La mort n’a pas voulu de lui : Kachebi Hocine, un «chahid» vivant
C’est un «chahid» vivant. Si Hocine Kachebi savait très bien que l’opération de destruction et de sabotage du dépôt de carburant de Rouen, utilisé par l’armée française, n’offrait aucune chance aux fidayines de sortir et se retirer dans la mesure où cet édifice stratégique était protégé par un mur très haut avec un poste de garde et des projecteurs balayant l’intérieur d’une lumière forte. Le fidaï Kachebi Hocine natif du village «Tassafite» commune de la Soummam, manœuvre de profession, était membre de l’Organisation spéciale de la fédération de France du FLN.
Lorsque le CCE a décidé de porter la guerre sur le territoire français après la chute de la quatrième république, Hocine venait de souffler sa vingt-troisième bougie avec la conviction profonde que mourir pour la liberté et offrir son sang pour l’Algérie indépendante était plus qu’un devoir, un bonheur. Le commando de Si Hocine composé de six moudjahidine avait en cette matinée du 28 août 1958 la mission de détruire à l’explosif les trois réservoirs d’essence. Après un repérage minutieux, Hocine Kachebi a demandé à ses frères de se retirer tout en expliquant qu’il pouvait escalader seul les réservoirs sans se faire repérer, placer les bombes et déclencher la déflagration.
Devant leur refus, Si Hocine leur réexpliqua qu’il était absurde de mettre six personnes en danger lorsqu’une seule pouvait s’acquitter de la tâche. Les membres du commando se retirèrent alors et si Hocine s’engaga en se cachant dans l’ombre des réservoirs au passage de la lumière des projecteurs.
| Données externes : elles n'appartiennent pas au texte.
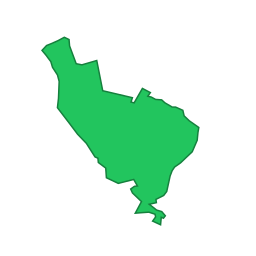 the district of Kiziltepa, Navoi, Uzbekistan, rotated 169°
{"feature_id": "79887680B30897386041175", "entity_name": "Kiziltepa", "entity_type": "district", "adm_level": 2, "iso_a3": "UZB", "parent_name": "Uzbekistan", "parent_adm1": "Navoi", "projection": "natural_earth1", "projection_center": [64.933, 39.801], "detail": "fine", "context": "isolated", "style": "filled", "palette": "green", "viewbox_px": 256, "rotation_deg": 169, "n_neighbors": 0, "source": "geoboundaries", "source_scale": "gbopen_adm2", "svg_char_len": 1041}
<svg xmlns="http://www.w3.org/2000/svg" viewBox="0 0 256 256"><g transform="rotate(169 128 128)"><path d="M99.2,153.9L102.5,155.4L99.3,158.5L106.3,164.1L117.2,151.5L120.1,152.9L117.9,156.9L145.7,169.4L145.8,200.2L161.2,198.8L166.6,201.0L169.7,219.7L169.0,226.1L173.2,229.2L180.0,227.1L187.5,225.4L192.2,224.5L197.6,220.6L194.3,214.6L193.3,212.4L191.1,207.9L190.5,201.9L187.1,193.5L186.7,186.8L190.6,170.3L193.4,161.4L184.4,143.3L178.6,131.4L171.8,120.9L165.9,105.9L163.3,104.1L163.7,99.8L157.5,92.9L158.7,83.3L148.1,75.5L132.2,76.4L129.8,69.3L132.8,69.5L137.0,67.6L136.0,63.4L128.8,53.2L137.1,43.0L131.8,42.4L123.6,41.4L117.9,38.2L117.9,35.4L121.6,31.9L114.5,26.8L112.4,34.0L110.4,32.7L108.1,34.7L110.8,39.5L115.6,42.0L121.7,49.1L114.4,49.3L114.2,52.6L105.8,55.0L102.1,58.3L95.8,72.9L92.8,77.7L89.7,80.8L83.0,83.8L77.4,87.4L69.5,92.4L62.4,102.8L60.2,110.2L58.4,115.0L60.2,116.9L66.5,123.4L70.6,129.2L70.8,134.9L77.2,139.4L80.6,140.1L86.9,145.6L89.6,149.2L95.5,150.8L99.2,153.9Z" fill="#22c55e" stroke="#15803d" stroke-width="1.5"/></g></svg>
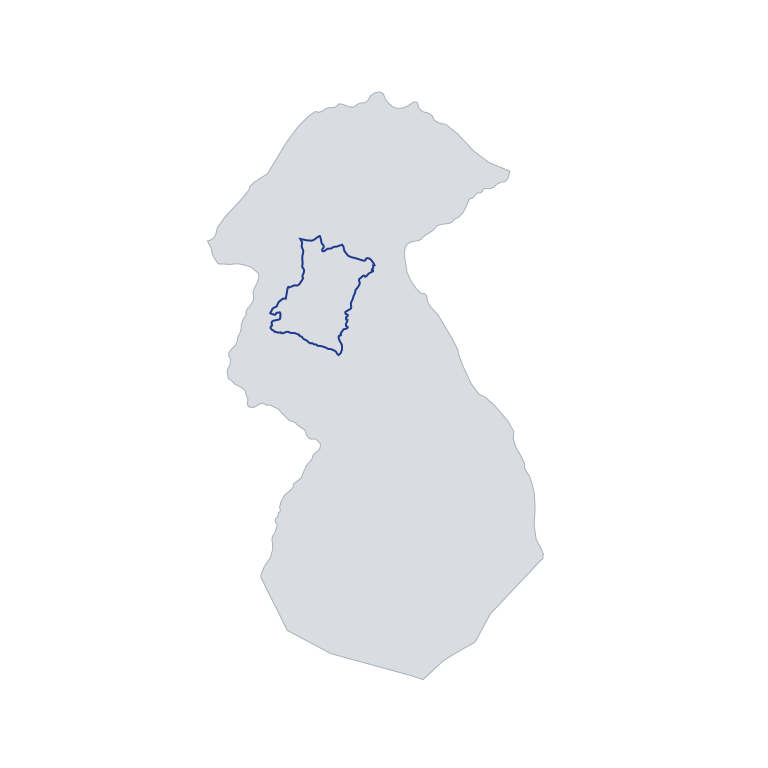 location of San Pedro within Paraguay, rotated 209°
{"feature_id": "PRY-606", "entity_name": "San Pedro", "entity_type": "Department", "adm_level": 1, "iso_a3": "PRY", "parent_name": "Paraguay", "parent_adm1": "", "projection": "natural_earth1", "projection_center": [-56.605, -24.173], "detail": "fine", "context": "in_parent", "style": "outline", "palette": "blue", "viewbox_px": 768, "rotation_deg": 209, "n_neighbors": 0, "source": "natural_earth", "source_scale": "10m", "svg_char_len": 7896}
<svg xmlns="http://www.w3.org/2000/svg" viewBox="0 0 768 768"><g transform="rotate(209 384 384)"><path d="M399.2,177.3L400.4,181.9L401.1,185.5L402.8,188.0L404.6,191.4L406.4,193.2L407.6,196.4L407.3,200.0L408.0,204.6L408.9,208.6L409.8,209.6L412.3,210.6L413.6,214.3L412.7,216.1L413.1,218.2L414.0,220.2L413.1,222.2L413.6,223.8L415.3,225.1L416.9,230.2L417.1,238.8L415.3,243.4L413.9,247.1L413.6,249.5L414.7,252.8L412.9,256.8L410.8,261.6L411.3,265.0L411.7,268.1L411.9,271.5L412.4,274.6L411.7,278.0L411.0,280.9L410.7,284.3L411.6,288.1L410.0,291.6L409.1,294.1L408.8,296.7L410.4,300.6L414.4,302.3L417.6,302.7L420.6,300.6L422.9,300.0L427.1,301.9L431.0,305.3L435.9,305.7L440.3,306.3L443.7,307.4L448.6,306.1L453.7,307.4L459.7,309.2L464.6,310.9L469.6,310.5L473.3,310.3L477.1,308.4L480.8,308.6L483.7,305.3L485.3,302.3L486.7,300.2L490.7,298.5L493.5,299.6L495.8,305.0L499.9,308.2L501.5,310.5L504.5,311.6L511.0,311.8L515.0,311.6L519.6,313.2L522.6,313.2L525.2,316.2L527.7,319.7L528.0,326.2L530.3,331.3L533.3,333.2L534.9,336.3L534.3,340.7L532.9,345.1L533.1,350.0L534.7,354.4L534.7,358.8L535.7,363.2L537.8,367.0L538.5,373.0L538.1,377.5L539.5,380.0L540.1,383.5L539.2,386.5L538.8,390.5L539.0,394.0L540.0,397.0L543.2,400.8L544.0,407.5L544.0,412.1L545.4,417.6L548.1,420.1L552.3,420.9L557.2,421.8L563.1,420.5L568.4,419.0L571.4,417.6L577.2,413.6L582.3,411.3L584.9,409.8L587.4,408.7L592.5,411.3L597.2,414.4L600.9,418.8L607.7,423.6L606.4,424.8L603.6,428.8L603.7,433.4L605.5,440.1L603.8,454.2L598.4,475.7L596.2,488.3L597.1,491.8L595.1,498.1L587.8,511.6L587.5,520.7L586.5,548.0L584.0,567.3L579.9,581.5L576.1,589.1L572.8,590.0L570.4,592.3L568.9,595.9L566.2,598.9L562.2,601.3L560.0,603.9L559.7,606.8L555.9,608.6L548.6,609.5L544.4,611.8L543.1,615.5L540.7,618.5L537.1,620.7L535.4,624.4L535.5,629.5L533.5,633.9L529.2,637.5L525.2,637.6L521.6,634.2L516.7,631.9L510.6,630.7L505.5,631.6L501.4,634.5L497.8,639.1L494.7,645.3L491.2,646.4L487.3,642.2L482.4,640.9L476.5,642.5L471.8,642.0L468.3,639.2L462.9,638.9L455.7,641.0L441.0,638.5L418.8,631.3L400.1,628.6L377.1,631.1L375.2,623.6L376.4,619.6L380.1,616.5L382.4,613.1L383.3,609.2L385.9,606.2L390.1,604.2L391.9,602.1L391.2,600.1L392.1,598.2L394.5,596.6L395.9,594.1L396.2,590.6L397.1,588.9L398.7,587.7L398.9,585.3L398.0,577.9L398.1,571.9L399.2,567.2L400.6,564.3L401.6,563.6L402.5,561.9L402.9,559.1L404.4,556.5L411.7,551.0L414.5,548.1L414.7,545.4L415.8,541.7L420.1,533.9L421.5,530.2L421.6,528.4L423.1,526.5L428.4,522.2L431.2,518.1L431.7,514.2L430.4,509.9L427.4,505.0L418.0,492.8L410.6,487.3L401.3,482.7L395.1,481.2L392.2,482.8L389.2,481.6L386.1,477.4L381.0,474.2L370.1,470.6L345.5,456.3L335.7,449.5L332.3,445.2L323.1,437.6L308.0,426.6L296.4,421.2L288.3,421.5L275.4,418.3L257.6,411.6L247.3,405.1L244.5,398.8L237.9,392.5L227.4,386.2L222.0,382.0L221.6,380.0L218.5,377.4L212.7,374.2L206.3,368.7L199.3,360.9L191.8,348.9L183.8,332.6L175.3,321.6L166.2,315.9L161.7,312.1L161.7,310.3L160.3,308.5L161.5,305.4L164.6,293.0L169.2,275.0L173.9,256.4L179.5,234.5L179.4,218.9L179.2,202.5L187.4,189.1L193.1,179.5L198.1,170.4L203.1,154.8L206.5,144.4L219.6,141.9L241.8,136.5L252.9,133.8L276.3,128.1L300.0,122.4L325.0,122.0L349.2,121.6L367.9,134.6L382.3,144.4L398.0,155.3L399.1,157.7L400.2,166.8L399.2,177.3Z" fill="#d9dde1" stroke="#a8b0b8" stroke-width="1"/><path d="M527.6,470.3L521.3,472.2L517.1,474.1L516.0,475.1L515.2,476.1L512.9,481.1L512.4,481.9L511.9,482.3L511.5,482.1L509.0,479.6L507.2,477.3L506.9,477.0L506.5,476.8L504.1,475.8L503.6,475.4L503.2,475.0L503.1,474.5L503.0,474.0L503.1,473.5L503.3,472.6L503.2,471.9L503.0,471.1L502.3,470.4L501.9,470.4L501.3,470.7L500.8,471.3L500.3,472.0L500.0,472.7L499.7,473.5L499.2,474.4L498.6,475.2L496.3,476.6L495.7,477.2L495.4,477.8L495.1,478.5L494.7,479.2L494.2,479.8L492.6,480.8L492.0,481.2L488.2,485.5L486.2,484.6L486.0,484.3L485.7,484.1L483.7,481.7L482.8,481.0L477.9,478.9L477.1,478.8L473.5,479.2L470.6,480.1L462.2,481.8L461.5,482.1L461.1,482.3L460.6,482.7L460.4,482.9L460.4,483.1L460.3,483.5L460.3,483.8L460.3,484.0L460.4,484.4L460.4,484.7L460.4,485.0L460.3,485.3L460.0,485.7L459.4,486.1L458.3,486.5L457.4,486.6L456.4,486.5L454.6,485.9L451.1,484.2L450.1,483.4L450.9,483.1L451.1,482.7L450.9,482.2L450.3,481.5L449.9,480.7L449.8,480.2L450.0,479.6L450.1,478.9L450.0,477.9L449.6,477.9L449.2,478.3L448.7,478.2L448.3,477.6L448.3,477.2L451.0,473.1L451.8,469.5L452.0,469.1L452.6,468.7L453.1,468.9L453.5,469.1L454.1,469.1L454.9,468.4L455.2,467.4L455.5,466.2L456.6,463.7L456.3,462.6L455.4,461.8L454.7,461.4L454.3,460.6L453.9,459.8L453.7,458.9L453.7,457.7L453.9,455.0L454.4,453.0L454.5,452.4L453.9,450.8L453.6,449.9L453.1,445.4L452.6,443.5L452.3,439.6L452.1,438.7L451.6,437.6L451.1,436.9L450.1,435.7L449.9,435.2L449.7,434.7L449.7,433.8L449.7,433.5L449.7,433.2L449.9,432.9L450.9,431.7L451.3,430.6L452.3,429.3L452.7,428.1L451.9,426.9L451.4,426.7L449.5,426.9L449.0,426.7L448.8,426.1L448.8,425.5L449.2,424.9L449.5,423.9L449.1,422.8L448.2,422.1L447.2,422.5L446.6,421.0L446.5,419.3L446.3,417.7L445.3,416.4L444.8,416.3L444.1,416.3L443.4,416.2L443.1,415.8L443.3,415.0L443.7,414.4L444.1,413.9L444.3,413.6L444.5,413.4L445.7,412.5L445.9,411.9L446.1,409.9L446.4,408.0L446.5,407.5L446.3,407.2L445.9,406.8L445.5,406.4L445.3,405.7L445.5,405.3L446.4,404.9L446.7,404.3L446.7,403.6L446.5,403.1L445.7,402.1L444.1,400.5L440.2,398.1L438.8,396.4L437.4,393.6L437.3,392.7L437.2,392.0L436.9,390.7L436.9,389.9L437.1,389.2L437.5,388.0L437.7,387.3L439.0,387.5L439.7,387.8L439.9,387.9L440.2,388.1L441.6,388.9L441.8,389.0L442.4,389.2L442.7,389.2L446.3,388.9L446.4,389.0L446.8,388.9L447.4,388.8L448.4,388.3L449.3,387.8L449.7,387.6L450.3,387.6L452.8,387.6L456.6,386.9L458.9,386.1L459.3,385.9L459.5,385.7L459.8,385.5L460.1,385.4L460.5,385.3L461.0,385.4L461.4,385.5L461.8,385.6L462.2,385.7L462.6,385.6L463.6,385.1L464.3,384.8L464.9,384.8L466.2,384.9L466.7,384.8L467.0,384.7L467.4,384.4L467.8,384.0L468.2,383.8L468.6,383.8L469.9,383.9L472.6,384.6L475.7,384.4L476.5,384.5L477.0,384.6L478.3,385.3L478.8,385.4L479.5,385.4L480.9,385.2L481.5,385.3L482.0,385.4L482.3,385.9L482.8,385.9L483.6,385.8L485.3,385.4L486.1,385.3L486.6,385.3L487.0,385.2L489.3,383.9L491.4,383.2L491.9,383.2L492.2,383.3L492.6,383.3L493.0,383.3L494.2,382.6L494.9,381.8L495.7,381.2L496.1,380.4L496.8,379.5L498.5,378.7L499.1,379.2L499.3,379.1L499.7,378.9L500.3,378.4L501.5,377.6L502.5,377.3L503.7,377.2L504.2,377.0L504.7,376.7L505.0,376.7L505.8,377.0L506.5,377.1L508.8,377.2L509.5,377.5L510.0,377.7L510.4,378.2L510.7,378.6L510.8,379.0L510.8,379.4L510.6,379.8L510.4,380.4L510.3,380.8L510.4,381.1L510.6,381.5L511.5,382.4L511.7,382.6L511.9,383.0L512.1,383.5L512.2,383.8L512.2,384.0L512.1,384.4L512.0,384.7L511.7,385.3L511.2,385.9L506.8,389.8L506.6,390.2L506.6,390.6L506.8,391.1L507.0,392.0L507.5,393.0L508.4,394.9L509.1,395.7L509.6,396.1L509.9,396.1L510.2,396.0L511.0,395.2L511.4,394.9L512.0,394.6L512.2,394.4L512.4,394.1L512.6,393.7L512.6,393.1L512.6,392.2L512.7,391.9L512.9,391.7L513.3,391.5L516.6,390.8L517.3,390.7L517.9,390.8L518.0,391.1L518.0,391.4L517.9,392.1L517.8,392.9L518.0,395.2L518.0,395.6L517.9,396.0L517.5,396.9L517.2,397.4L516.7,398.1L515.5,399.8L515.4,400.1L515.4,400.4L515.7,401.4L515.8,402.9L515.8,404.6L515.7,405.0L515.7,405.3L515.4,405.9L514.5,407.8L514.2,408.9L514.1,409.1L514.0,409.3L512.2,410.7L511.7,410.9L511.3,411.0L514.6,420.6L514.8,422.1L514.7,422.5L514.4,422.4L514.0,422.4L513.8,422.5L513.6,422.7L512.8,423.6L512.1,424.6L510.9,425.9L510.2,426.9L510.0,427.1L509.7,427.2L508.5,427.5L508.2,427.7L508.0,427.8L507.7,428.0L506.7,429.6L506.5,429.9L506.3,430.9L506.3,432.3L506.0,435.2L506.0,436.4L506.1,437.3L507.3,438.3L507.5,438.7L507.8,439.3L507.9,440.0L508.1,442.1L508.3,443.0L508.6,443.8L508.9,444.4L509.3,444.9L509.7,445.4L510.2,445.7L510.7,446.0L511.7,446.4L512.1,446.6L512.4,446.9L512.6,447.3L513.7,450.1L516.5,454.4L517.6,456.9L518.4,459.6L519.0,461.0L519.6,461.8L521.1,462.9L522.0,463.7L523.0,464.9L523.5,466.4L523.9,467.3L524.2,468.0L524.7,468.5L527.6,470.3Z" fill="none" stroke="#1e3a8a" stroke-width="2"/></g></svg>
Un fidaï de Bordj Bou-Arréridj le suivit et refusa de se retirer malgré l’insistance du brave Kachebi.
Ce dernier escalada les trois réservoirs et y attacha les bombes. Mais lorsqu’il actionna la troisième, elle explosa presque dans sa main. La déflagration le renversa par terre le corps brûlé. Le blessé demanda alors à son accompagnateur de se retirer et de le laisser mourir. Mais celui-ci le transporta sur son dos et le fit sortir. Il le déposa dans un chantier et se retira lorsque les forces de police encerclèrent le lieu sans pour autant déclencher l’assaut car ils voyaient Si Hocine immobile mais tenant fermement une arme. D’une voix très basse, Ammi Hocine raconta avec l’humilité des grands cette journée du 28 août 1958 et les longues années de prison et d’hospitalisation. Durant les interrogatoires dans la prison de Rouen, Si Hocine prit tout sur lui y compris quand les policiers trouvèrent en sa possession un deuxième pistolet qui a servi à exécuter un policier. Ce qui le menaçait de la peine de mort. Mais dans l’infirmerie de la prison où il était soigné, j’ai vu dans mon rêve une «apparition» : un vieux barbu habillé en burnous qui lui conseilla de revenir sur sa déclaration concernant le deuxième pistolet. Il avoua aux enquêteurs français que l’arme lui a été envoyée par le président Ferhat Abbas.
Le moudjahid qui a ébranlé Rouen a été défendu par Maître Ben Abdallah et Maître Vergès. Le tribunal permanent des forces armées de Lille a prononcé le 19 février 1960 contre le fidaï Kachebi Hocine la peine «de travaux forcés à perpétuité» sous le chef d’inculpation de «destruction et détérioration volontaires de constructions susceptibles d’être employées pour la défense nationale». Libéré après l’indépendance, Si Hocine rentra en Algérie où il occupa des postes modestes.